Die europäischen Gesellschaften selbst beginnen zu erkennen und darauf zu reagieren, dass sich die Vereinigten Staaten angesichts der militärischen Initiative Russlands und der chinesischen Wirtschaft immer mehr in die Defensive verhalten und völlig reaktiv agieren Initiative. In diesem Sinne kann man sogar sagen, dass der Krieg in der Ukraine den Niedergang der kulturellen Hegemonie europäischer Werte beschleunigt und die Macht des globalen Militärimperiums der USA erheblich geschrumpft hat.

Argentiniens Platz in den BRICS

Ich betrachte den Beitritt Argentiniens zu den BRICS als einen diplomatischen Sieg für Brasilien und als einen äußerst wichtigen Schritt beim Aufbau einer „Co-Wohlstandszone“ im La-Plata-Becken. Eine Entscheidung und ein Schritt, dessen Auswirkungen jedoch erst im Laufe der Zeit eintreten sollten, nicht sofort. Aber es besteht kein Zweifel: Diese Verschärfung des Bündnisses zwischen Brasilien und Argentinien, wie sie der amerikanische Geopolitiker Nicholas Spykmen bereits 1944 vorhersagte, wird heute wie in der Vergangenheit als „rote Linie“ für die Interessen von Brasilien und Argentinien angesehen werden die USA und ihr Unterstützungsnetzwerk innerhalb des Kontinents.

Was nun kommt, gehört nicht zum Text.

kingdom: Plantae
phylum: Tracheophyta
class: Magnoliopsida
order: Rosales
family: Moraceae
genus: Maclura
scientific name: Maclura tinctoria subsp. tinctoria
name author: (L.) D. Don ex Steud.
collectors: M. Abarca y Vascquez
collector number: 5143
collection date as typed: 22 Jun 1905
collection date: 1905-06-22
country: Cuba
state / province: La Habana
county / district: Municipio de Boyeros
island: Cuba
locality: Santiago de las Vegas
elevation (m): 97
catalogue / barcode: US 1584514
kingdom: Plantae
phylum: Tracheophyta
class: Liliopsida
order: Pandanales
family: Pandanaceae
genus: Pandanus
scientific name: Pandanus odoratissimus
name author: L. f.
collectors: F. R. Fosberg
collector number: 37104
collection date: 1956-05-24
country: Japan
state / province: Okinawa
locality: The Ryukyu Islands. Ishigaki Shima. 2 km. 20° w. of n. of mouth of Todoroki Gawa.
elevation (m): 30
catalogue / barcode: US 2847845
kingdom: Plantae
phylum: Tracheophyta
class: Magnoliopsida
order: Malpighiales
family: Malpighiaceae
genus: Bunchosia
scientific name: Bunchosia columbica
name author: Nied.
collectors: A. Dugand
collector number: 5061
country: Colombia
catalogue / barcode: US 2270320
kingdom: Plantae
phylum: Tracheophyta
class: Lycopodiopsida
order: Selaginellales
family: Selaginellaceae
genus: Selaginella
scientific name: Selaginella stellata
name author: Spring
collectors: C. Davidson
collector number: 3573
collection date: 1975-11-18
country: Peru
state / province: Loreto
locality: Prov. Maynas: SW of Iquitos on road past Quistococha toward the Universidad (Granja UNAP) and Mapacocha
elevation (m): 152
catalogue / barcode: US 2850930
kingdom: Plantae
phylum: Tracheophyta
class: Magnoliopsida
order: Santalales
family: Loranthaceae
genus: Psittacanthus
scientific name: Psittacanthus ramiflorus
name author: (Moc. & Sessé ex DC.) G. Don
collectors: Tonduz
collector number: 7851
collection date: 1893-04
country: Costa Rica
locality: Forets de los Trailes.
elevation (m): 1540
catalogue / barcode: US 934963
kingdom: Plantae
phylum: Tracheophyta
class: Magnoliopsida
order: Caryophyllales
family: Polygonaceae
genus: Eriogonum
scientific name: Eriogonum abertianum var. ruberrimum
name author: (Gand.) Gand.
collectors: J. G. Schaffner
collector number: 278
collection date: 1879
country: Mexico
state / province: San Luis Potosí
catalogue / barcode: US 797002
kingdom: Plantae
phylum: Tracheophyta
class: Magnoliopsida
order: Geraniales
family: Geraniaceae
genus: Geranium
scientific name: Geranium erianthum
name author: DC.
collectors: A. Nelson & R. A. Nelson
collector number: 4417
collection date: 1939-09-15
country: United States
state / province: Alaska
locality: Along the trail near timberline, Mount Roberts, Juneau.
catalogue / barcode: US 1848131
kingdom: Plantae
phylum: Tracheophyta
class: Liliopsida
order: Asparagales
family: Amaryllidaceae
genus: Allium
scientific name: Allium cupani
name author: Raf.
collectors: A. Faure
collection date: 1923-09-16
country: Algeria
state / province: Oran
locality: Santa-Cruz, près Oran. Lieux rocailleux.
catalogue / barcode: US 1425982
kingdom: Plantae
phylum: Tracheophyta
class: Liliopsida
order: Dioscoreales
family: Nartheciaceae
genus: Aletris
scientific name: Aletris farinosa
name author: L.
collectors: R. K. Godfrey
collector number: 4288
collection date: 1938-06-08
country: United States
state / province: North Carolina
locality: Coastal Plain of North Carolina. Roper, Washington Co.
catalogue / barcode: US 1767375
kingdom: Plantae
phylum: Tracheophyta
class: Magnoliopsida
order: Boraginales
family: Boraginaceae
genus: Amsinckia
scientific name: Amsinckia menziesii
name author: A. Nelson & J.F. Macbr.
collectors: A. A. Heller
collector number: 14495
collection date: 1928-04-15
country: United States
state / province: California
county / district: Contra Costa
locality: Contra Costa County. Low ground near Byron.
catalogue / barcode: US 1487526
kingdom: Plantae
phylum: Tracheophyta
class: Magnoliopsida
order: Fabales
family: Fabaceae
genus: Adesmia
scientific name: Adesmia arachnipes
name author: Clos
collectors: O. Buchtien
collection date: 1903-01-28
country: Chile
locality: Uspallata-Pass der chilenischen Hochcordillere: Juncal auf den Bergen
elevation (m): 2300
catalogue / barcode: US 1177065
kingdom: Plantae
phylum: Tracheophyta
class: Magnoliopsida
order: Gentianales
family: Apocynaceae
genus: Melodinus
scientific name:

Und noch mehr, in diesem Fall, in dem es innerhalb einer von China wirtschaftlich geführten Organisation stattfindet, die derzeit noch auf die Beteiligung des großen „Teufels des Westens“ setzt, nämlich Russland. Unter diesem Gesichtspunkt ist es notwendig, sorgfältig auf die unmittelbare Zukunft zu blicken, denn wenn die nächsten argentinischen Präsidentschaftswahlen nicht von den rechtsextremen Kräften gewonnen werden, die gegen die Teilnahme Argentiniens an den BRICS sind, ist es nicht unmöglich, dass Argentinien sich dieser Linie anschließt mit den Rufen „hybride Kriege“, die Regierungen und Regime auf der ganzen Welt verändern, die als Feinde oder Hindernisse für das euro-amerikanische globale Machtprojekt gelten

Eine neue globale Führung?

Alles deutet darauf hin, dass China zumindest in der ersten Hälfte des XNUMX. Jahrhunderts nicht vorhat, die Vereinigten Staaten und ihre europäischen Verbündeten als hegemoniales Zentrum des Weltsystems zu ersetzen. Auch Russland hat keine Möglichkeit, dieses Ziel zu erreichen. Dennoch sollte die Allianz zwischen der militärischen Stärke Russlands und dem außergewöhnlichen technologischen und wirtschaftlichen Erfolg Chinas eine „vorbildliche“ Wirkung auf den Rest der Welt haben. Dies gilt umso mehr, als China ausdrücklich die Führung eines „globalen entwicklungspolitischen“ Projekts (das nach dem Zweiten Weltkrieg von den USA besetzt wurde) übernommen und erklärt hat und den Aufbau einer „integrativen Welt“ mit positiven Summen für alle Völker des Universums vorschlägt. den Nordatlantik nicht ausgenommen.

Wie aus der Expansionsstrategie der BRICS selbst hervorgeht, werden nun Vertreter aller großen Zivilisationen in die Organisation aufgenommen, die bis zum XNUMX. Jahrhundert die Welt beherrschten und danach durch die siegreiche Expansion des europäischen Kolonialismus verdrängt, besiegt oder unterworfen wurden In der zweiten Hälfte des XNUMX. Jahrhunderts wurde es durch das globale Militär- und Finanzimperium der Vereinigten Staaten ersetzt. Wie wir bereits sagten, stößt dieses Imperium an seine Grenzen, diese Grenzen nehmen zu, aber das bedeutet nicht automatisch, dass China diese globale Führungsposition sofort ablösen wird.

* Jose Luis Fiori Emeritierter Professor an der UFRJ. Autor, unter anderem von Der Mythos von Babel und der Kampf um die Weltmacht (Vozes).

Text basierend auf einem Interview mit Eleonora de Lucena und Rodolfo Lucena auf der Website Tutameia.